* [Input records]
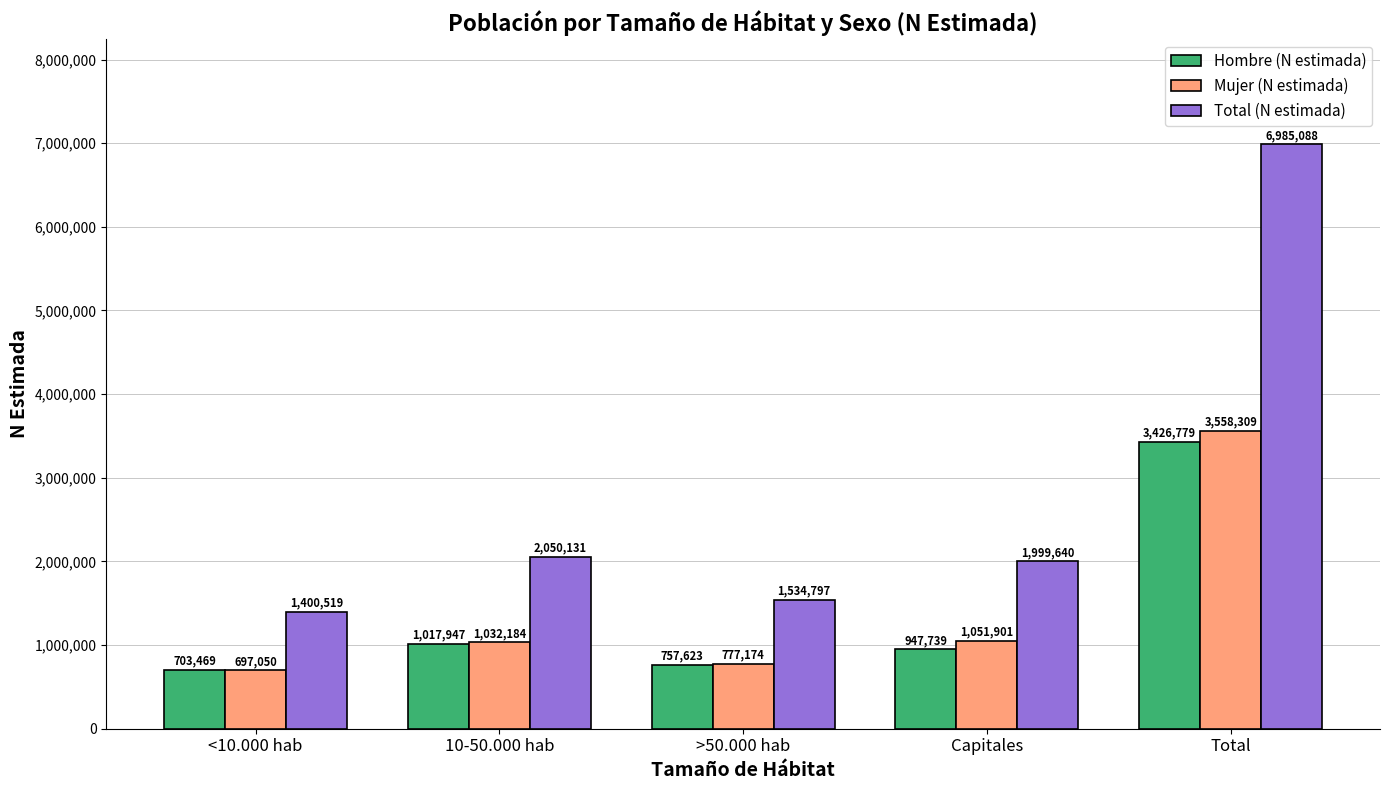

The value of Total (N estimada) at Capitales is 1999640. True or false?

True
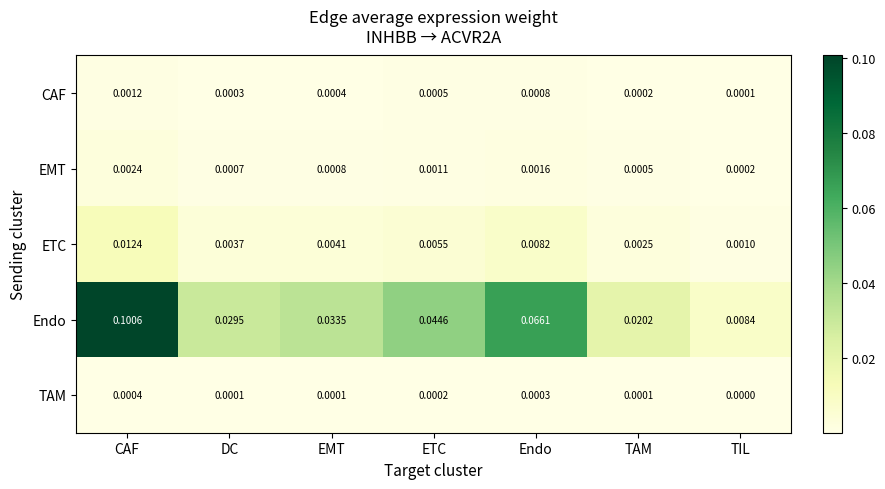

At which category is the sum across all series the highest?

CAF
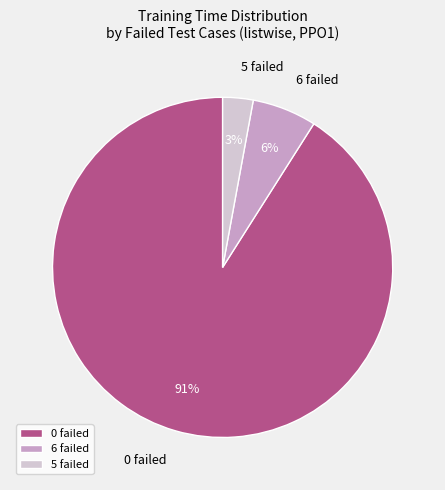

To the nearest percent, what is the average slice percentage?

33%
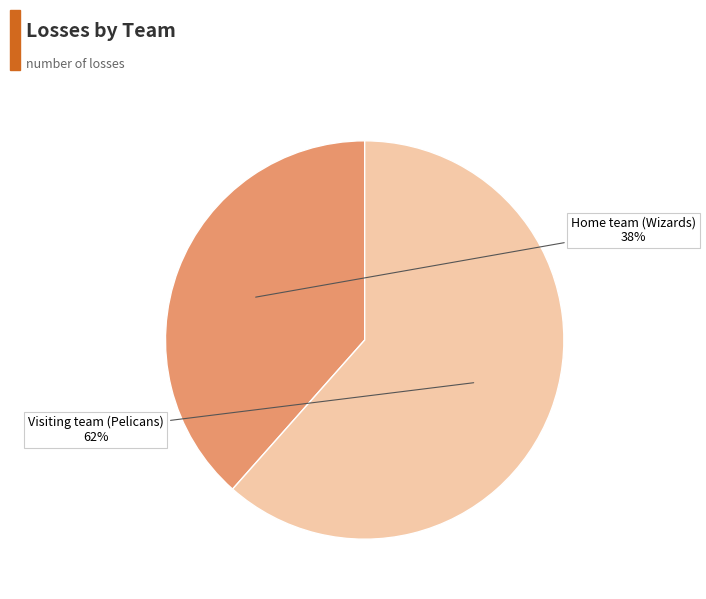

Do Visiting team (Pelicans) and Home team (Wizards) together represent more than half of the pie?

Yes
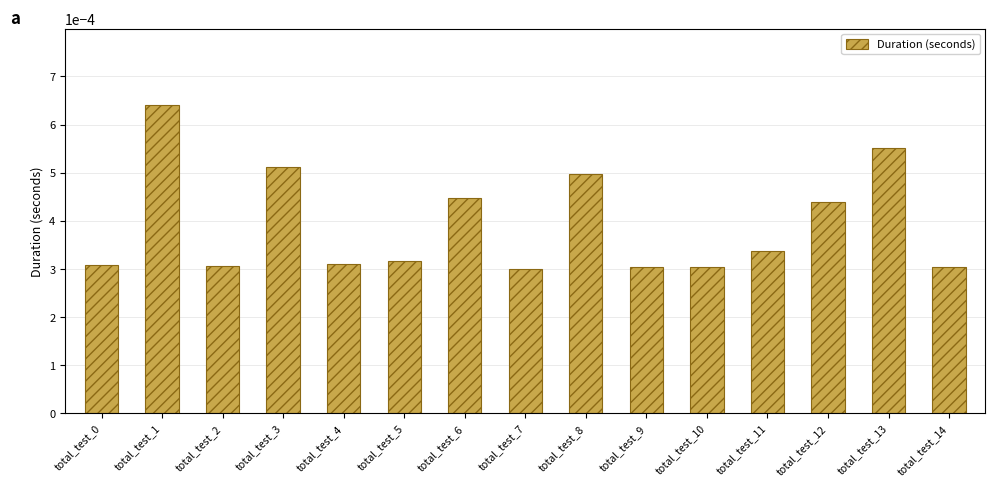

At which category does the chart reach its peak across all series?

total_test_1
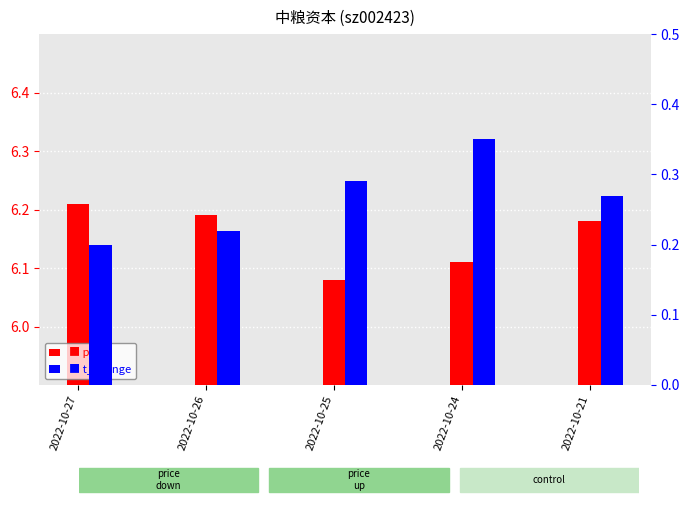

Reading right to left, list all the values displayed in this chart.

price: 2022-10-21=6.2	2022-10-24=6.1	2022-10-25=6.1	2022-10-26=6.2	2022-10-27=6.2
t_change: 2022-10-21=0.3	2022-10-24=0.3	2022-10-25=0.3	2022-10-26=0.2	2022-10-27=0.2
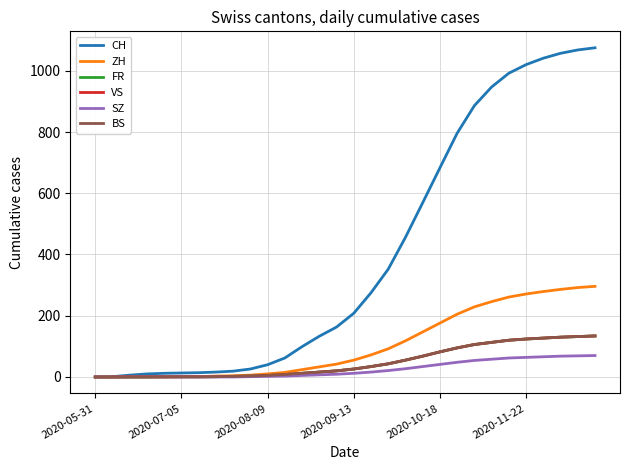

What is the maximum value shown in the chart?

1075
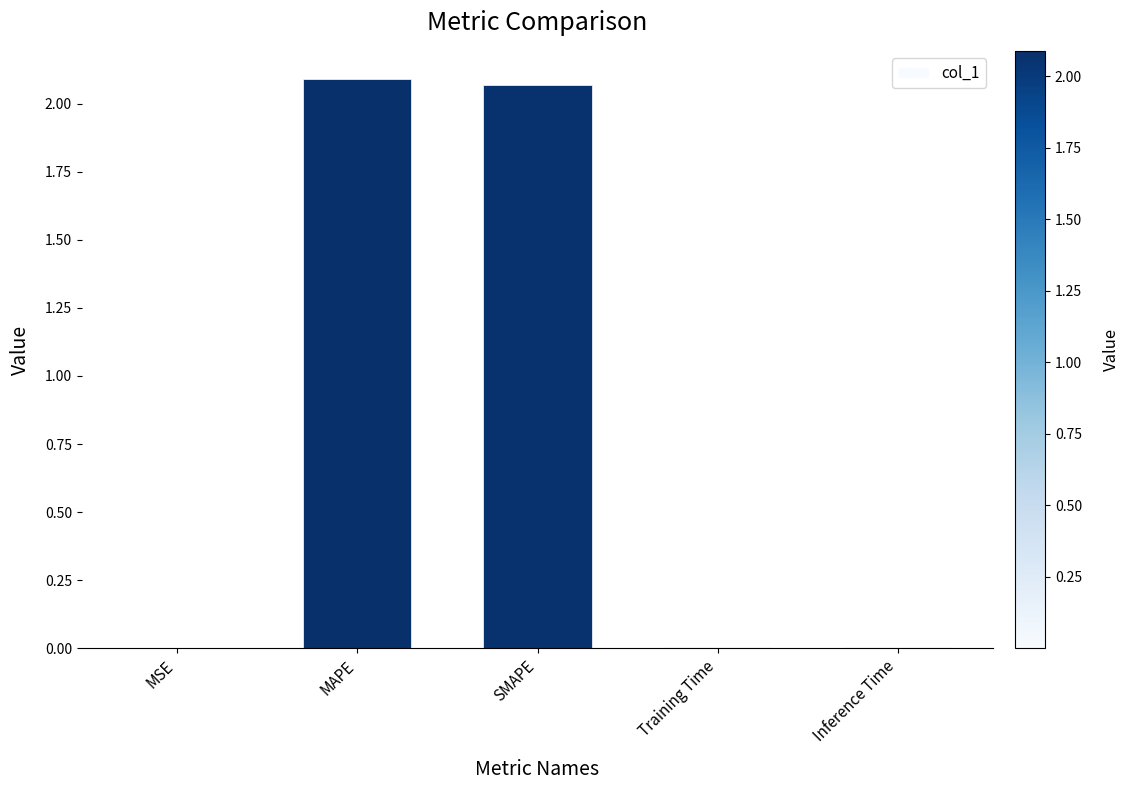

What is the sum of all values?

4.2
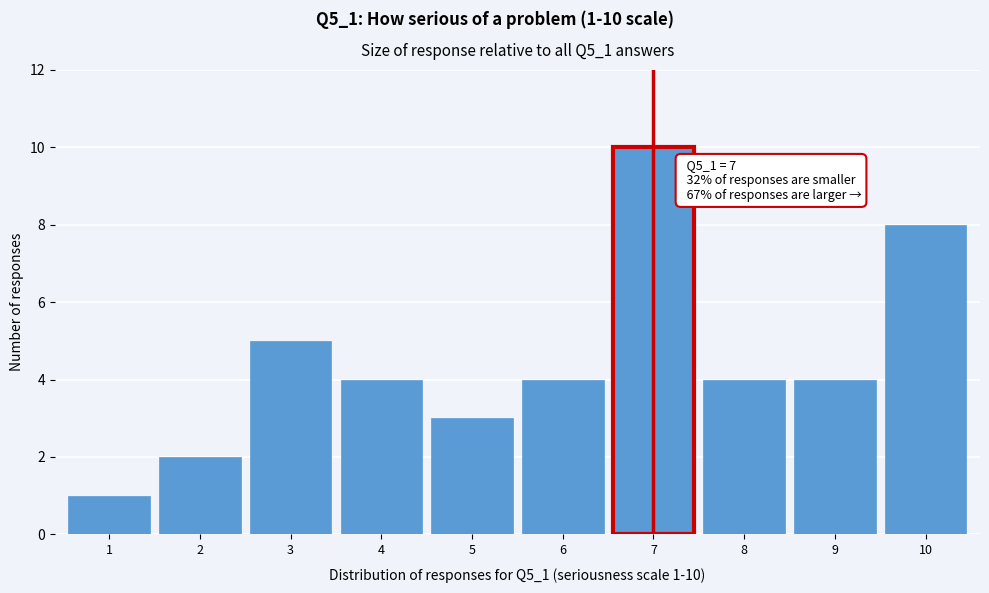

Reading left to right, list all the values displayed in this chart.

1=1	2=2	3=5	4=4	5=3	6=4	7=10	8=4	9=4	10=8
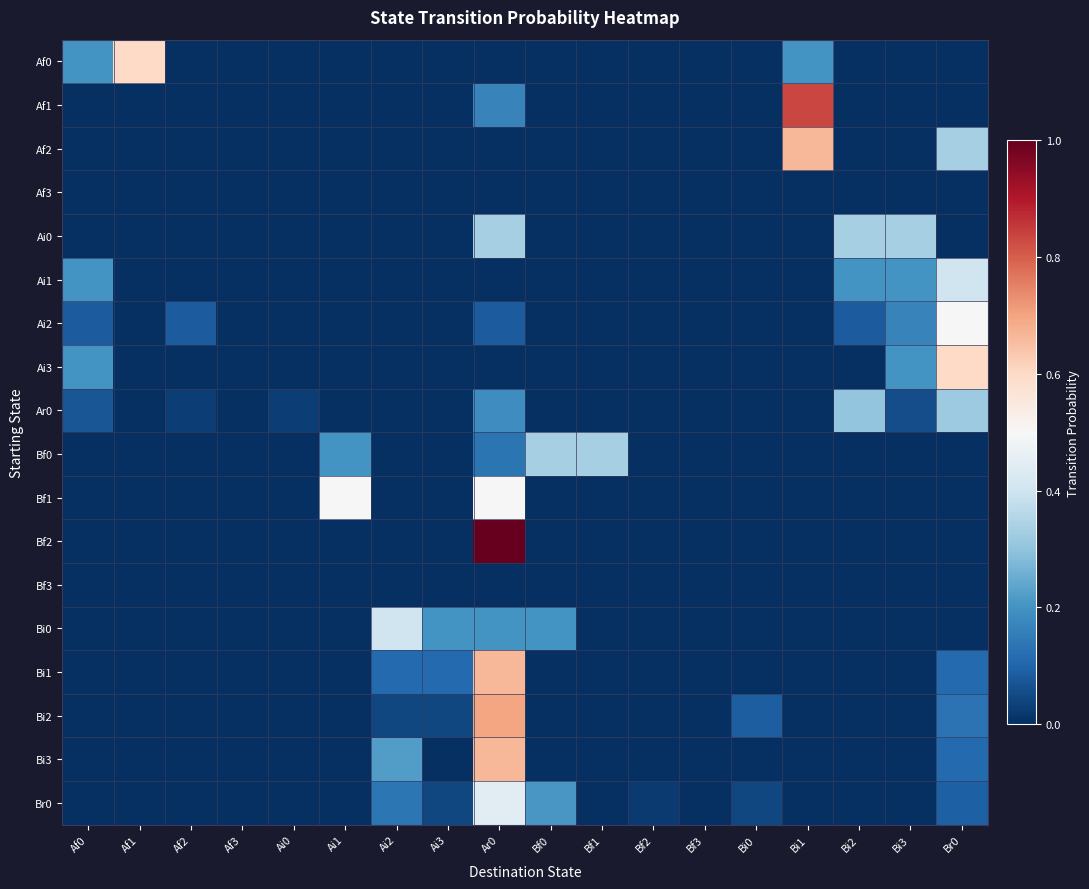

At how many categories does at least one series exceed 0?

16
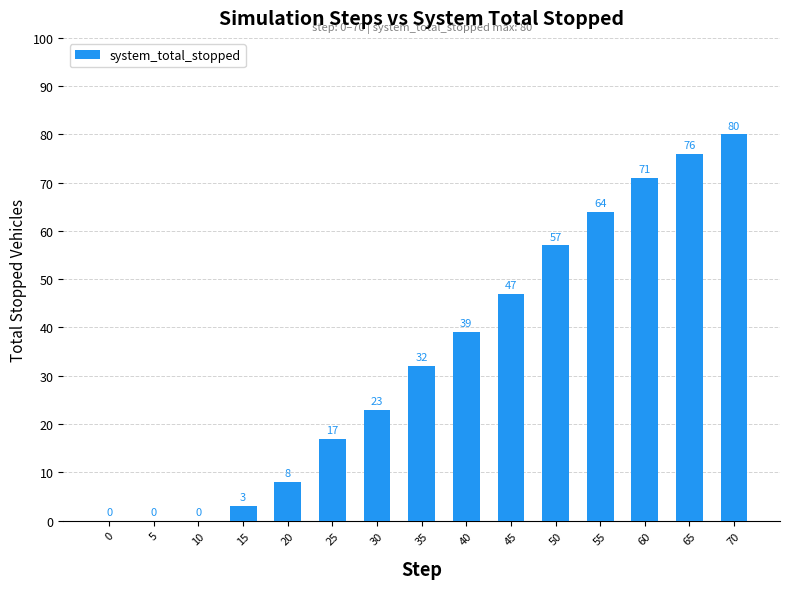

Read the value at 25.

17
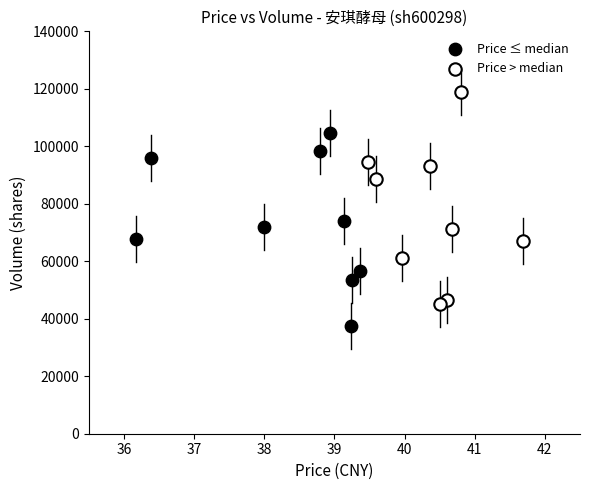

Which series contains the highest Y value?

Price > median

* [Job] Return all of the lines above exactly as they are, but leave the pictures out of your answer.

* [Expected answer]
The value of Total (N estimada) at Capitales is 1999640. True or false?

True

At which category is the sum across all series the highest?

CAF

To the nearest percent, what is the average slice percentage?

33%

Do Visiting team (Pelicans) and Home team (Wizards) together represent more than half of the pie?

Yes

At which category does the chart reach its peak across all series?

total_test_1

Reading right to left, list all the values displayed in this chart.

price: 2022-10-21=6.2	2022-10-24=6.1	2022-10-25=6.1	2022-10-26=6.2	2022-10-27=6.2
t_change: 2022-10-21=0.3	2022-10-24=0.3	2022-10-25=0.3	2022-10-26=0.2	2022-10-27=0.2

What is the maximum value shown in the chart?

1075

What is the sum of all values?

4.2

Reading left to right, list all the values displayed in this chart.

1=1	2=2	3=5	4=4	5=3	6=4	7=10	8=4	9=4	10=8

At how many categories does at least one series exceed 0?

16

Read the value at 25.

17

Which series contains the highest Y value?

Price > median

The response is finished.